Collect every line in the data below that contains the word "energy" and copy each one in full.

_Records provided_
══════════════════════════════
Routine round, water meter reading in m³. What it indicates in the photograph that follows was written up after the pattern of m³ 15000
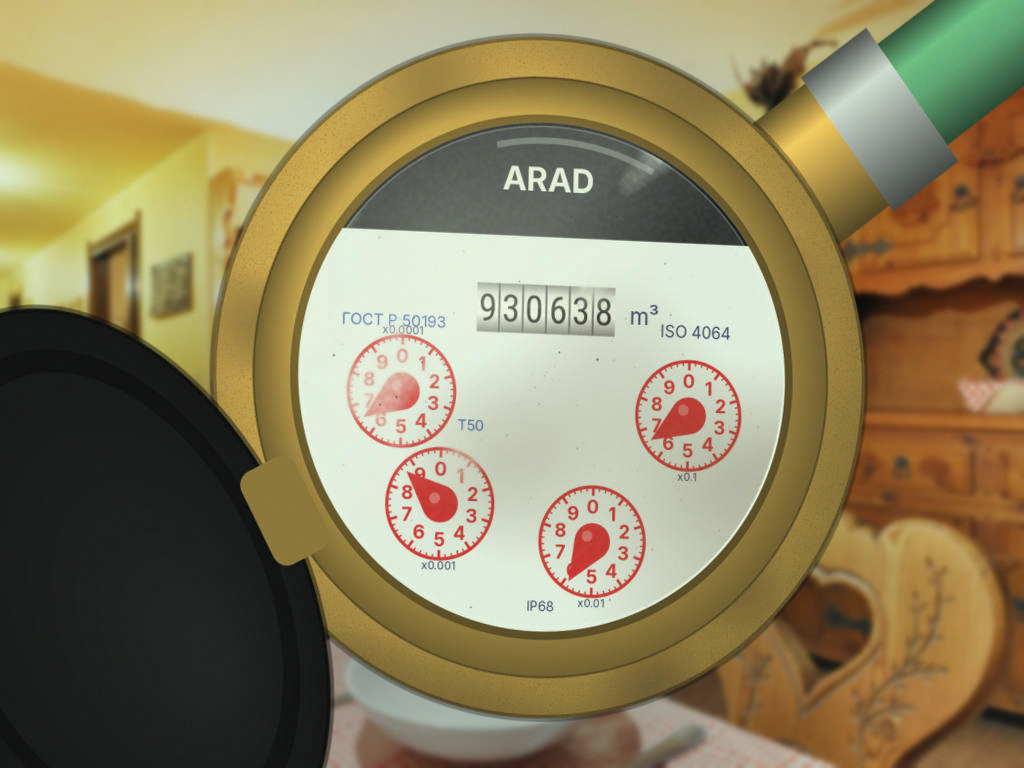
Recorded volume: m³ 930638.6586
══════════════════════════════
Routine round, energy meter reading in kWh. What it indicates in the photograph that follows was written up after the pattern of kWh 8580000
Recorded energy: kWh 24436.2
══════════════════════════════
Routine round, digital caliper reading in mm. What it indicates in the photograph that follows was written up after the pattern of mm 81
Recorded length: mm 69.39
══════════════════════════════
_Answer space_
Routine round, energy meter reading in kWh. What it indicates in the photograph that follows was written up after the pattern of kWh 8580000
Recorded energy: kWh 24436.2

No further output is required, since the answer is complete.